Scientists speed up clock that controls development of body segments in embryos

Scientists at the Francis Crick Institute and the Max Planck Institutes in Dresden, Germany have, for the first time, sped up a clock that controls development in zebrafish embryos - causing the embryos to develop more, smaller body segments than usual and to make these faster.

As well as providing important insights into embryonic development, this groundbreaking work has implications for understanding congenital scoliosis in humans. This is a condition that occurs during development in which the back bones are malformed and the spinal column is twisted. It can be painful and debilitating and severe cases can even lead to problems such increased pressure on the heart or lungs.

Andrew Oates of the Crick explained: "The body segments of all vertebrates (all animals with backbones, including humans) are generated during embryonic development. These segments are evident in humans as our segmented backbone. The segments are added one by one in a head-to-tail order during development, and this rhythmic and sequential addition is controlled by a biological clock that ticks in the tail end of the embryo."

Previous researchers have been able to break this clock, producing defective segments, and to slow it, producing longer and fewer segments.

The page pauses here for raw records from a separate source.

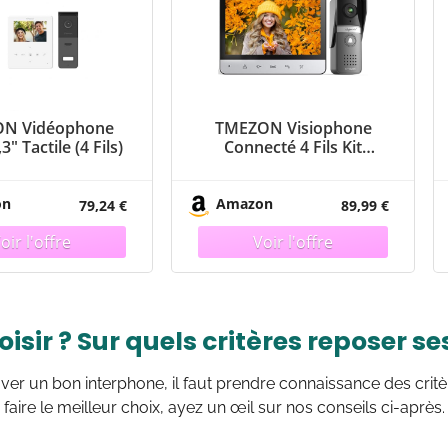
N Vidéophone
TMEZON Visiophone
,3″ Tactile (4 Fils)
Connecté 4 Fils Kit
Interphone Vidéo Filaire
avec écran Couleur
7″,Portier Vidéo pour
on
Amazon
79,24 €
89,99 €
Une Famille,Platine de
Rue, Sonnette de
Camera,V20
isir ? Sur quels critères reposer se
ver un bon interphone, il faut prendre connaissance des critè
 faire le meilleur choix, ayez un œil sur nos conseils ci-après.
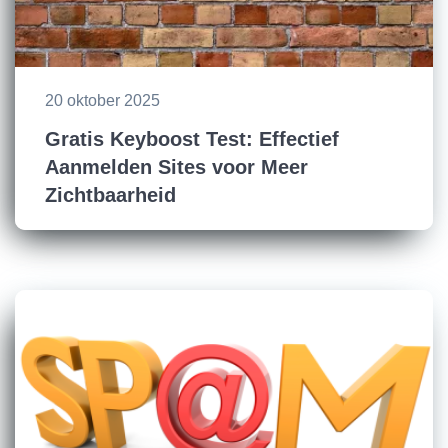
20 oktober 2025
Gratis Keyboost Test: Effectief
Aanmelden Sites voor Meer
Zichtbaarheid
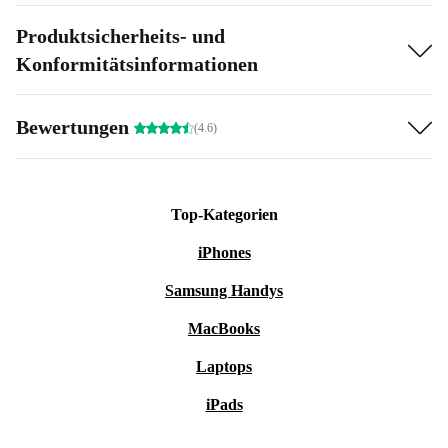
Produktsicherheits- und
Konformitätsinformationen
Bewertungen
(4.6)
Top-Kategorien
iPhones
Samsung Handys
MacBooks
Laptops
iPads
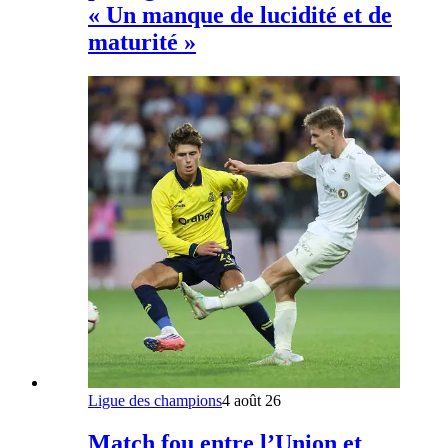
« Un manque de lucidité et de
maturité »
Ligue des champions
4 août 26
Match fou entre l’Union et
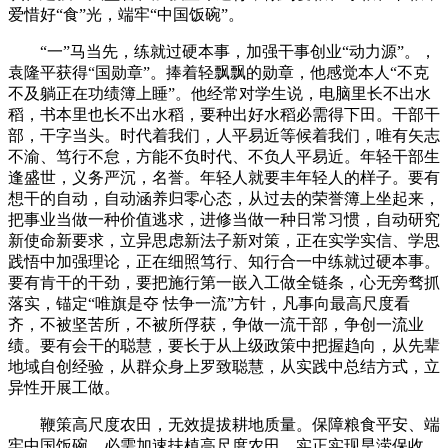
爱惜好“食”光，端牢“中国饭碗”。
“一”马当先，练就过硬本事，加强干事创业“动力源”。，
袁隆平获得“国勋章”。捧着轻飘飘的勋章，他感觉本人“不克
不及躺正在功绩簿上睡”。他经常对学生说，电脑里长不出水
稻，书本里也长不出水稻，要种出好水稻必需得下田。干部干
部，干字当头。时代着我们，人平易近等候着我们，唯有矢志
不渝、笃行不怠，方能不负时代、不负人平易近。年轻干部生
逢盛世，义务严沉，名誉。年轻人就要丰年轻人的样子。要有
想干的自动，自动涵养归零心态，从过去的荣誉簿上坐起来，
把事业当做一种价值逃求，进修当做一种日常习惯，自动研究
新使命新要求，立异思虑新法子新对策，正在实学实信、学思
践悟中加强理论，正在细照笃行、知行合一中练就过硬本事。
要有肯干的干劲，要把施行第一嵌入工做全链条，心无旁骛抓
落实，锚定“唯旗是夺 怯争一流”方针，凡事向最高尺度看
齐，不被坚苦所，不被所俘获，争做一流干部，争创一流业
绩。要有会干的聪慧，要长于从上级政策中把握趋向，从先辈
地域自创经验，从群众身上罗致聪慧，从实践中总结方式，立
异性开展工做。
鞭策高尺度农田，无效提拔耕地质量。保障粮食平安、端
牢中国饭碗，必需加速扶植高尺度农田，实正实现旱涝保收、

But this is the first time anyone has been able to speed it up and keep it ticking.  

Dr Oates' team achieved this by genetically engineering the cells in the zebrafish segmentation clock to exchange synchronising signals at higher levels. Mutant zebrafish embryos that lack a signalling gene called DeltaD cannot synchronise their segmentation clock cells and develop scoliosis. The researchers generated transgenic zebrafish that expressed DeltaD with its normal pattern, but at much higher levels. They used time-lapse microscopy to watch the embryos and measure the speed at which new segments formed and examined the oscillating patterns of gene expression in the embryo to see how they had affected the clock.

The results revealed that the embryos expressing the most DeltaD had altered patterns of gene expression and made body segments faster. The resulting fish had more segments, which were all slightly smaller than usual.

Dr Oates said: "This shows that by tuning the speed of the clock, we can make animals with more or fewer body segments. It also shows the signals exchanged by the cells to synchronise their rhythms can also change the speed of the clock.

"This work has implications for understanding congenital scoliosis, which occurs when the cells of the segmentation clock do not oscillate in synchrony. By understanding how to control synchronisation better, we may one day be able to help the cells to talk to each other and prevent some forms of this condition."

The paper, Faster embryonic segmentation through elevated Delta-Notch signalling, is published in Nature Communications.